Using that lens, which only measures about 1/1000th of an inch thick, Menon and his team created a new camera that doesn’t need to be focused. While traditional camera lenses use multiple lens elements and need to adjust the relative positioning of those elements to nail focus on subjects, the new flat lens provides “extreme depth-of-focus imaging” that keeps all subjects in focus.

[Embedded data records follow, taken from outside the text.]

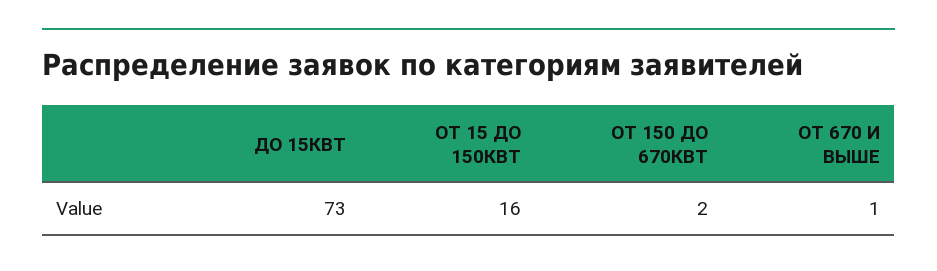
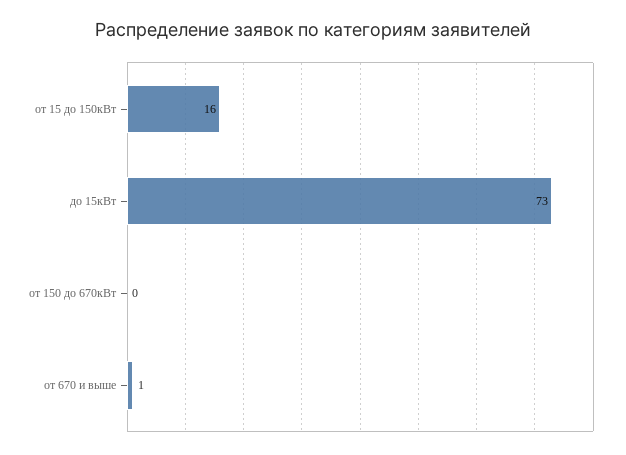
  {
    "ДО 15КВТ": 73,
    "ОТ 15 ДО 150КВТ": 16,
-   "ОТ 150 ДО 670КВТ": 2,
+   "ОТ 150 ДО 670КВТ": 0,
    "ОТ 670 И ВЫШЕ": 1
  }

In an article published in the journal Optica, the researchers describe how they used nanostructures on the surface of the flat lens to precisely control the way light travels through it. Subjects that are various distances from the camera are all in focus. Here’s a video with two clips shot with the flat lens in front of a conventional camera sensor:
“The new lens eliminates the need for focusing and allows any camera to keep all the objects in focus simultaneously,” Menon tells Business Wire. “Conventional cameras also use multiple lenses to keep different colors of light in focus simultaneously. Since our design is very general, we can also use it to create a single flat lens that focuses all colors of light, drastically simplifying cameras even further.”
The researchers say their latest breakthrough came when they realized that there were other ways to direct light besides using traditional lenses to turn parallel light waves into spherical ones that converge on a focal spot.
“In stark contrast to what is taught in optics textbooks, our research has shown that there is more than one way that light transmission is affected by an ideal lens – a concept known as pupil function,” Menon says. “This opened essentially infinite possibilities for the lens pupil function, and we searched through these possibilities for one that achieved an extreme depth of focus.”
Menon believes the lens and camera could one day be used in everything from still photography on smartphones to medical imaging to self-driving cars.
“Our flat lenses can drastically reduce the weight, complexity and cost of cameras and other imaging systems, while increasing their functionality,” he says. “This research is a good example of how abandoning traditional notions can enable devices previously considered impossible. It serves as a good reminder to question dictates from the past.”